Salah satu faktor yang mempengaruhi keberhasilan kultur antera adalah praperlakuan sebelum kultur antera. Chen (1985) memberikan praperlakuan dingin 3^oC selama 0 - 25 hari pada bunga Citrus madurensis, dan praperlakuan dingin (3^oC) selama 5-10 hari merupakan praperlakuan terbaik untuk menginduksi kalus dan embrio C. madurensis. Germana dan Chiancone (2003) membandingkian efek pemberian temperatur tinggi (40 ^oC) selama 24 jam dan temperatur rendah (4 ^oC) selama 10 hari Citrus clementina. Hasil penelitian

menyatakan pemberian temperatur rendah (4 ^oC) selama 10 hari merupakan praperlakuan yang terbaik untuk menginduksi kalus antera Citrus clementina.
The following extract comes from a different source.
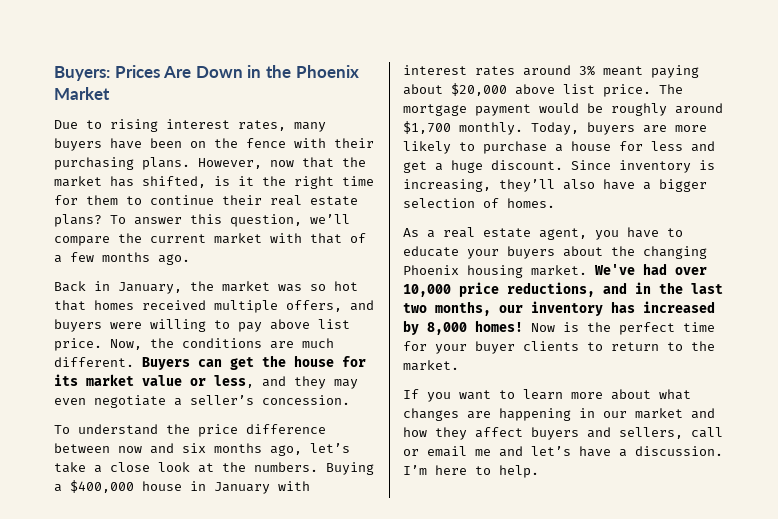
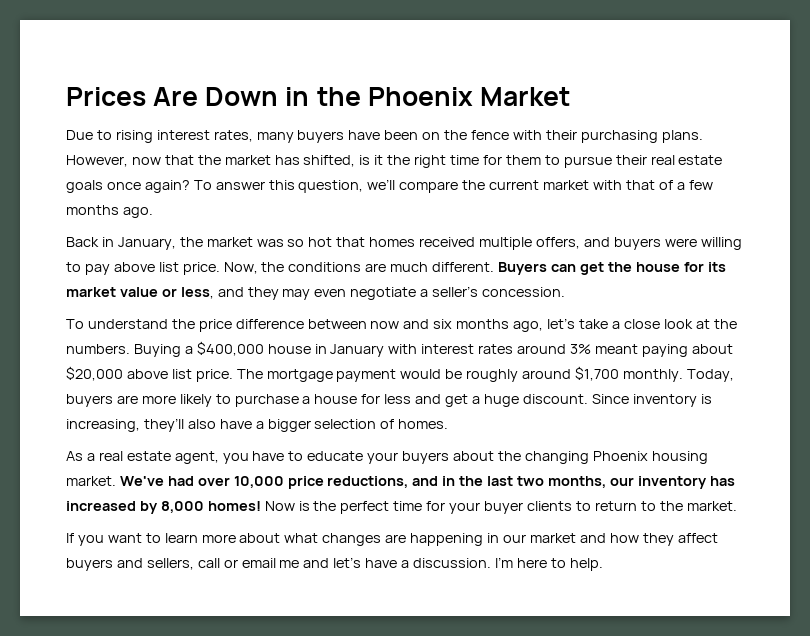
[54,66,110,81] Buyers: -> (66, 96) none
[150,195,214,205] continue -> [563,156,612,168] pursue
[54,214,102,227] plans? -> [66,180,190,193] goals once again?

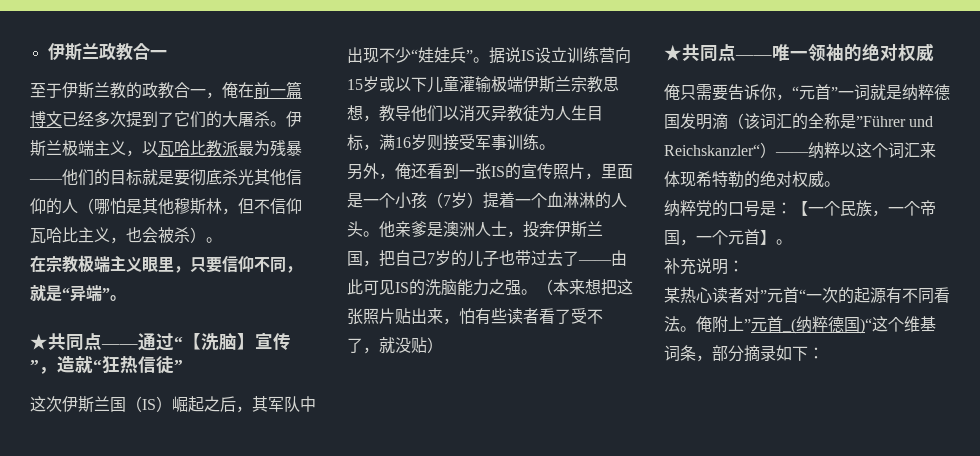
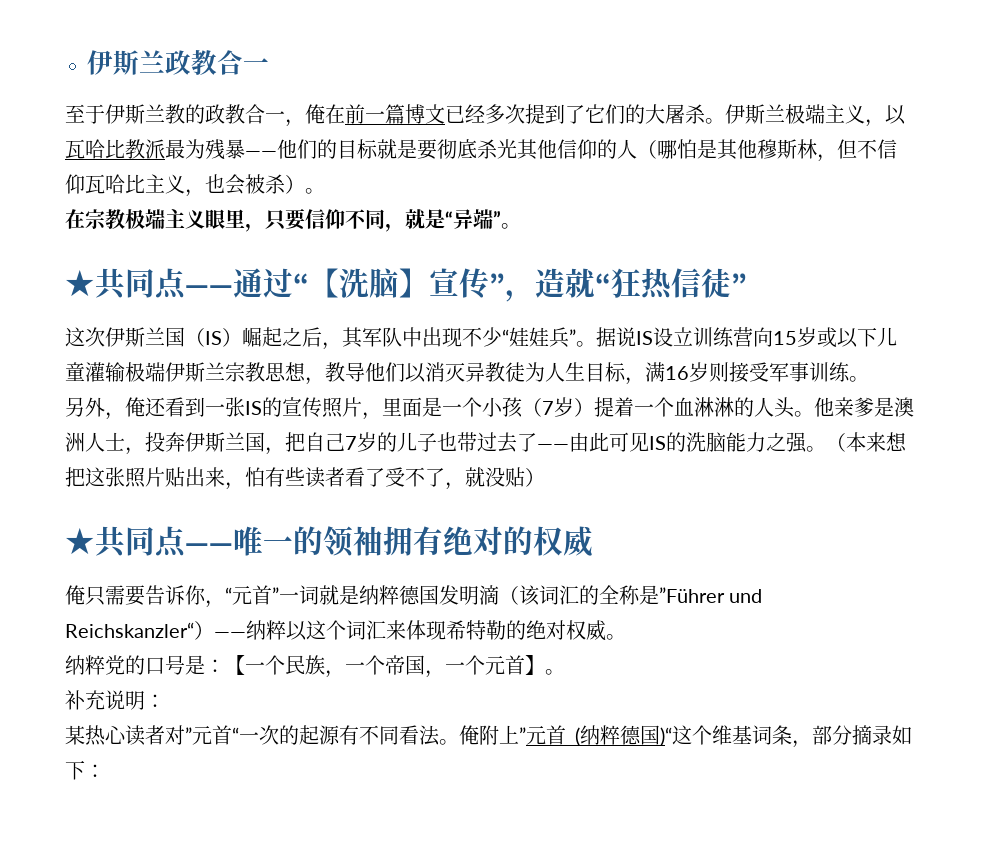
[808,43,898,62] 领袖的绝对 -> [293,526,533,558] 的领袖拥有绝对的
Faktor lain yang mempengaruhi keberhasilan kultur antera adalah sumber karbon. Hidaka (1987) melakukan penelitian kultur antera pada Citrus sinensis dan Citrus aurentum dengan memberikan sukrosa (1, 3, 5, 7, dan 9)%. Hasil penelitian menyatakan pemberian sukrosa 1% dapat menginduksi kalus dan embrio Citrus sinensis sebanyak 30%, dan pemberian sukrosa 7% merupakan konsentrasi yang paling baik untuk menginduksi kalus dan embrio Citrus

aurentum. Ling et al (1988) menyatakan bahwa persentase embrio tertinggi

(0,92%) diperoleh dengan pemberian 2mg/l IAA pada Citrus madurensis. Berbeda dengan pernyataan Geraci and Starrantino (1990) yang menyatakan pemberian 1 mg/l BAP dan 0,5 mg/l 2,4-D merupakan media terbaik untuk menginduksi kalus dengan persentase tertinggi (25%) pada Citrus reticulata,

Citrus deliciosa, dan Citrus paradisi, sedangkan pada Citrus sinensis pemberian 1

mg/l NAA dan 1 mg/l BAP merupakan media terbaik untuk meninduksi kalus sebanyak 44,2% (Drira dan Benbadis 1975).